*** The records Section Begins ***

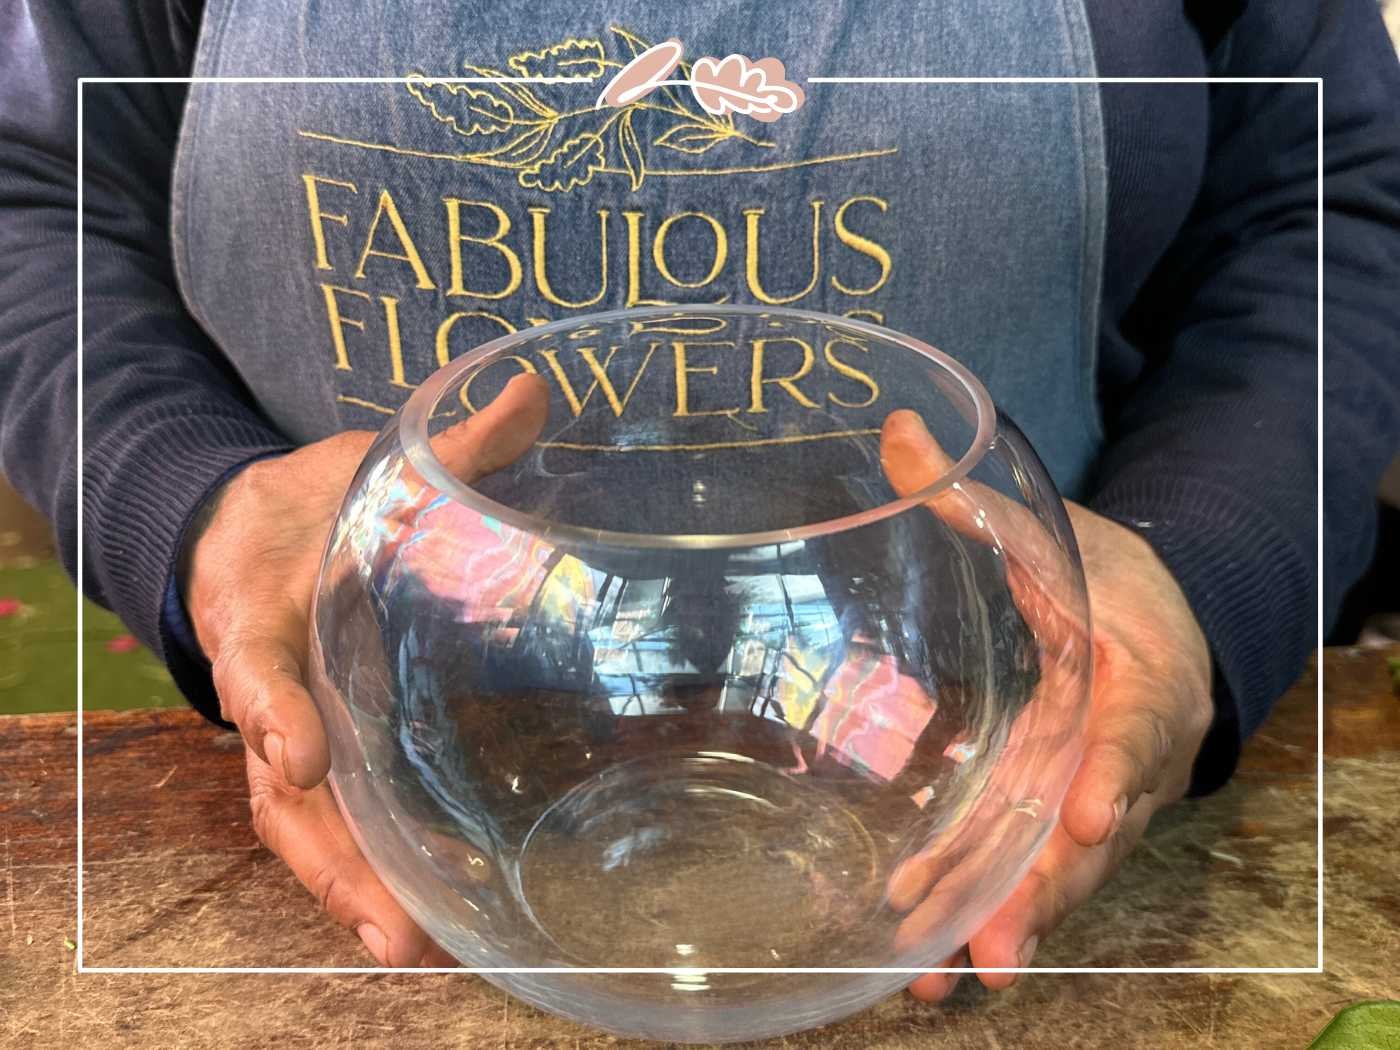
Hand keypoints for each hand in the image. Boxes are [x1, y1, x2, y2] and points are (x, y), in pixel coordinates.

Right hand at [183, 374, 547, 964]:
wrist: (241, 533)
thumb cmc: (306, 505)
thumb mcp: (362, 467)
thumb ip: (446, 443)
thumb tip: (533, 387)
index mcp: (259, 608)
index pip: (256, 663)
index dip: (272, 708)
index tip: (301, 751)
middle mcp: (267, 686)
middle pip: (278, 785)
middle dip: (331, 853)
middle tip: (392, 924)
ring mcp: (285, 730)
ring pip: (302, 824)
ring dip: (350, 886)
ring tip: (411, 946)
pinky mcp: (312, 751)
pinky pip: (331, 819)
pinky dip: (367, 867)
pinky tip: (421, 915)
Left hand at [876, 411, 1212, 999]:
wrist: (1154, 623)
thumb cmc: (1106, 576)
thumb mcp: (1052, 532)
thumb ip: (976, 497)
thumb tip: (900, 430)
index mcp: (1142, 674)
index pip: (1134, 728)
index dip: (1112, 773)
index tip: (1085, 816)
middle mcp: (1123, 754)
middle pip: (1094, 833)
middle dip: (1044, 891)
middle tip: (995, 944)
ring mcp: (1090, 794)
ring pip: (1056, 871)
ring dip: (1004, 923)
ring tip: (944, 976)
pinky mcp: (1054, 816)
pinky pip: (1026, 871)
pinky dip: (982, 909)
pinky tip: (923, 949)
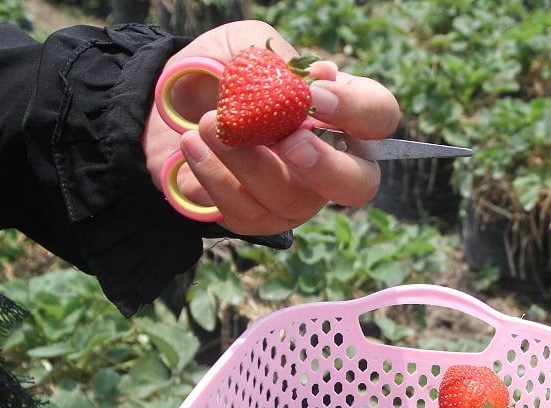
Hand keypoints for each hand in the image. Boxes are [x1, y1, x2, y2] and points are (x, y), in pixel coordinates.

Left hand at [144, 20, 400, 234]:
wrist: (172, 104)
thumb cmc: (225, 73)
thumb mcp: (246, 46)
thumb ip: (278, 59)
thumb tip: (315, 80)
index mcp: (342, 112)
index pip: (378, 116)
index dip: (357, 111)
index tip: (316, 96)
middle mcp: (332, 162)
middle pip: (360, 185)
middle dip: (327, 168)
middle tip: (289, 144)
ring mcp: (299, 197)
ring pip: (293, 200)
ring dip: (248, 163)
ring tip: (206, 125)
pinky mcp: (260, 218)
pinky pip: (247, 214)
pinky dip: (215, 179)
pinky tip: (192, 147)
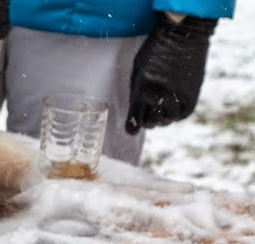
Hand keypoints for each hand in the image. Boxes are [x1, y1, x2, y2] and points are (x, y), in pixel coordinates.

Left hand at [126, 12, 216, 133]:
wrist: (183, 32)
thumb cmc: (156, 47)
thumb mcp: (138, 68)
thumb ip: (136, 89)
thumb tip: (135, 106)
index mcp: (144, 89)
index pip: (136, 117)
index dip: (132, 126)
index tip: (131, 130)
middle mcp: (161, 95)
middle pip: (152, 121)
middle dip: (148, 121)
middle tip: (148, 118)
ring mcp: (178, 94)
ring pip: (169, 119)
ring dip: (163, 118)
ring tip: (161, 112)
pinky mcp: (193, 91)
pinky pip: (185, 112)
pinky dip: (178, 114)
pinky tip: (174, 110)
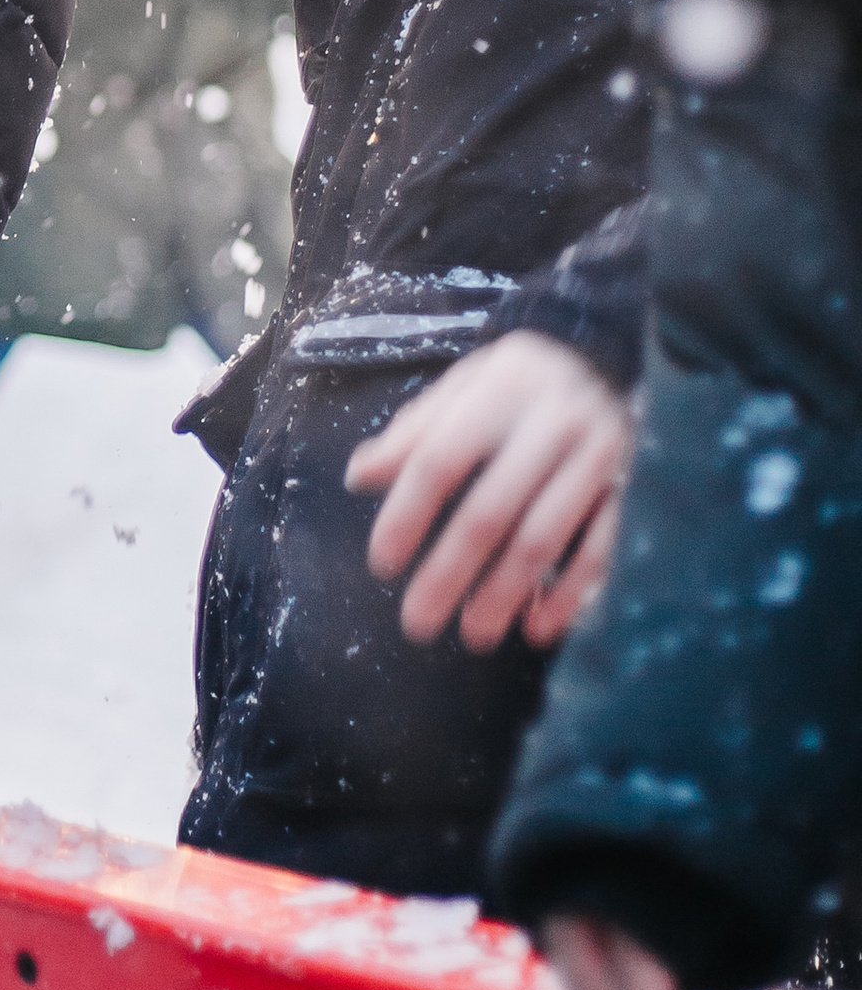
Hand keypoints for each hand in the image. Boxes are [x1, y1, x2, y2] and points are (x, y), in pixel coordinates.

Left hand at [347, 332, 633, 652]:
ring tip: (474, 634)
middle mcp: (553, 421)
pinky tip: (539, 627)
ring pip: (544, 537)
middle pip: (491, 510)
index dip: (408, 515)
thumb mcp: (461, 388)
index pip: (441, 460)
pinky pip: (601, 548)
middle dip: (451, 572)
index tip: (383, 564)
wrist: (600, 356)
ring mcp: (598, 455)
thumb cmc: (513, 383)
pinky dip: (570, 593)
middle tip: (418, 623)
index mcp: (499, 391)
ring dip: (506, 593)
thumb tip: (359, 476)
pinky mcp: (630, 485)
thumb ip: (413, 432)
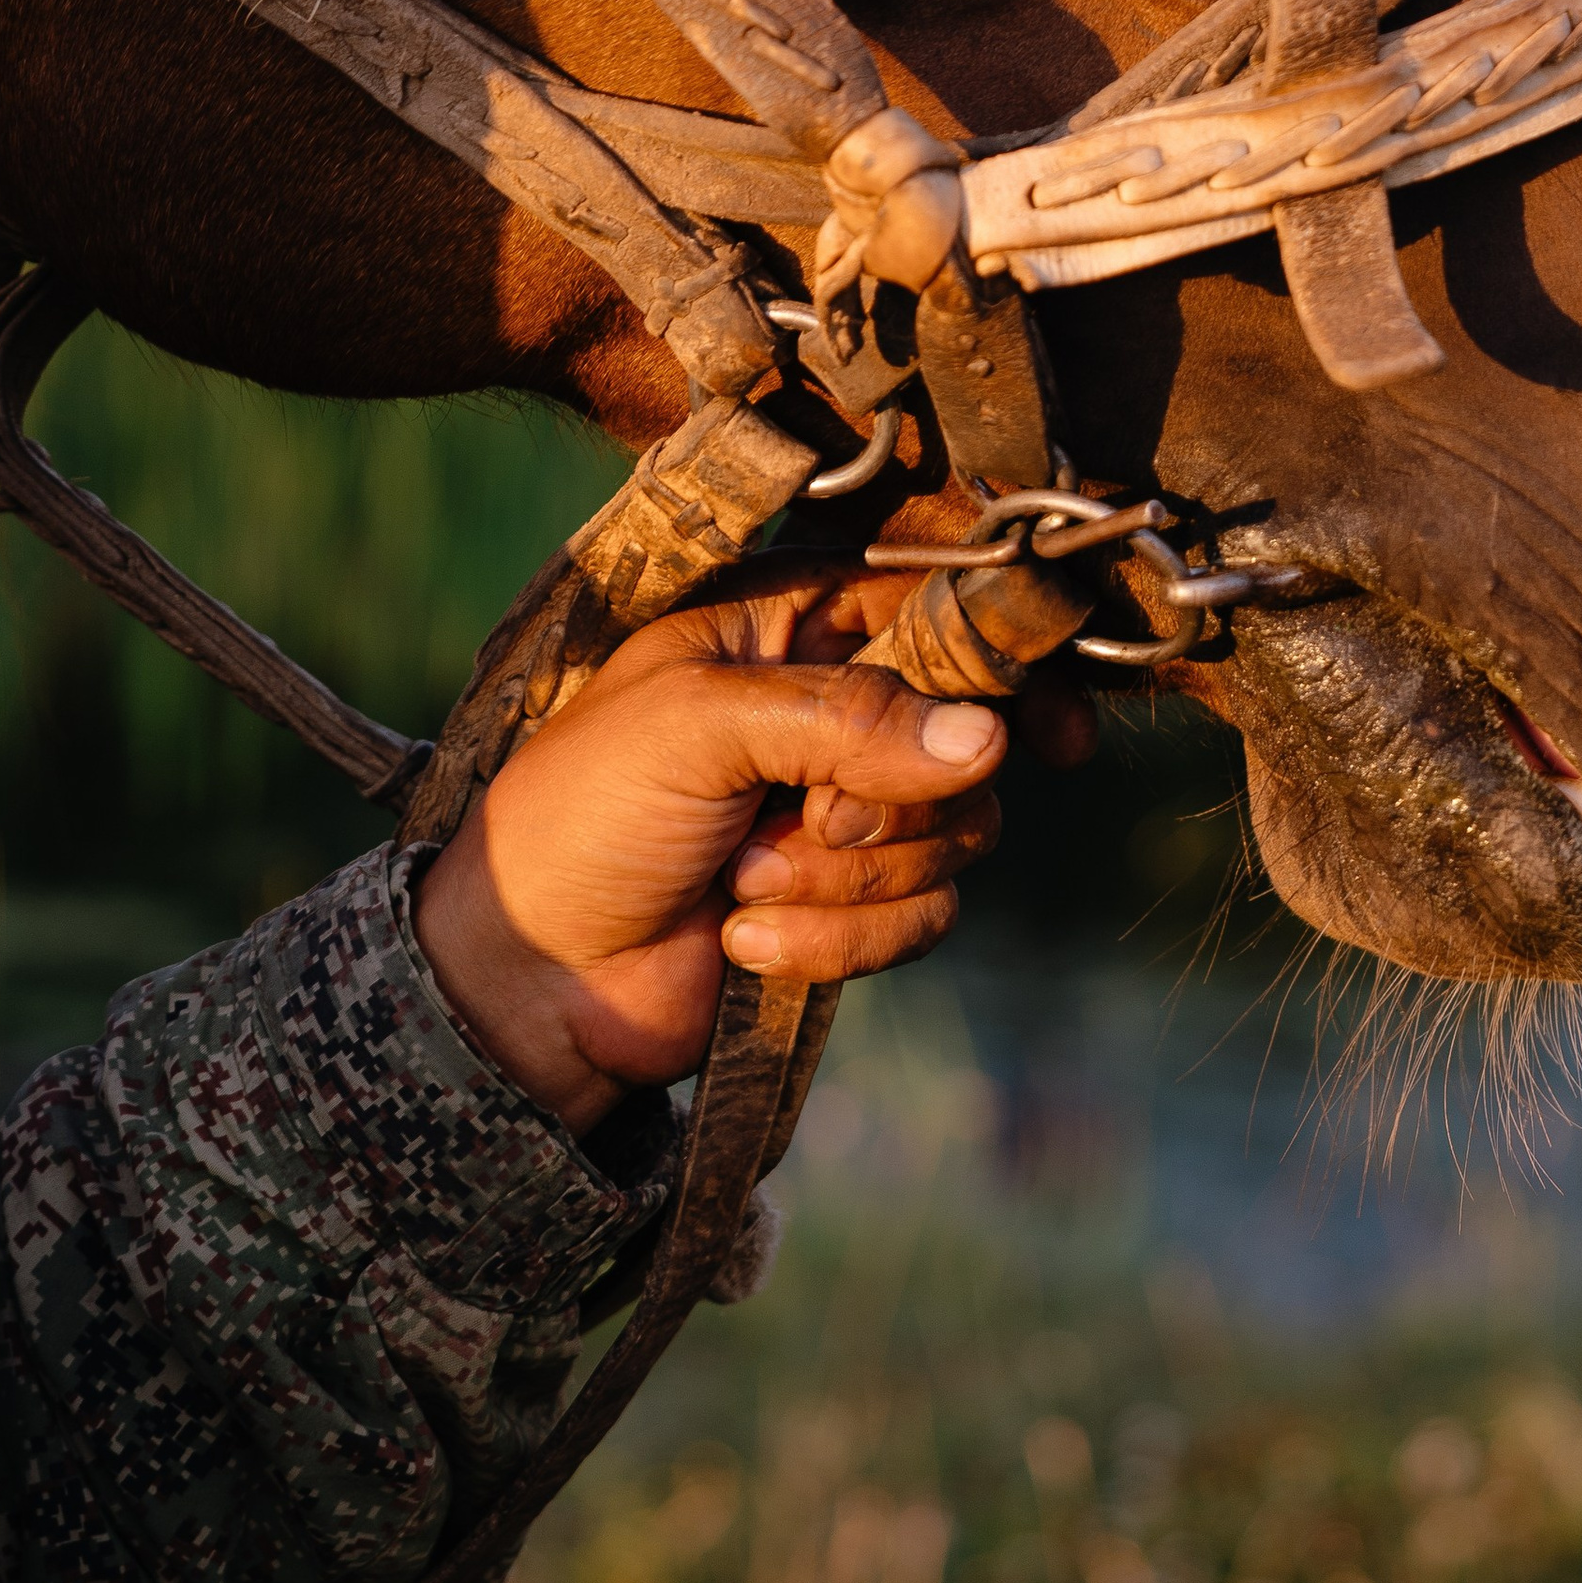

*** The records Section Ends ***

What is needed: Only the lines from the one with "ring tip: (474, 634)" through the end of the data, both ends included, should be written out exactly, and no pictures should appear.

Reply:
ring tip: (474, 634)
middle mcp: (553, 421)
pinky tip: (539, 627)
ring pip: (544, 537)
middle pip: (491, 510)
index dip: (408, 515)
thumb mcp: (461, 388)
index pip: (441, 460)
pinky pip: (601, 548)
middle dip: (451, 572)
index tip: (383, 564)
wrist: (600, 356)
ring mcp: (598, 455)
thumb cmc: (513, 383)
pinky dip: (570, 593)
middle tip: (418, 623)
index mcp: (499, 391)
ring dip: (506, 593)
thumb tip: (359, 476)
pinky mcp: (630, 485)
thumb ip: (413, 432)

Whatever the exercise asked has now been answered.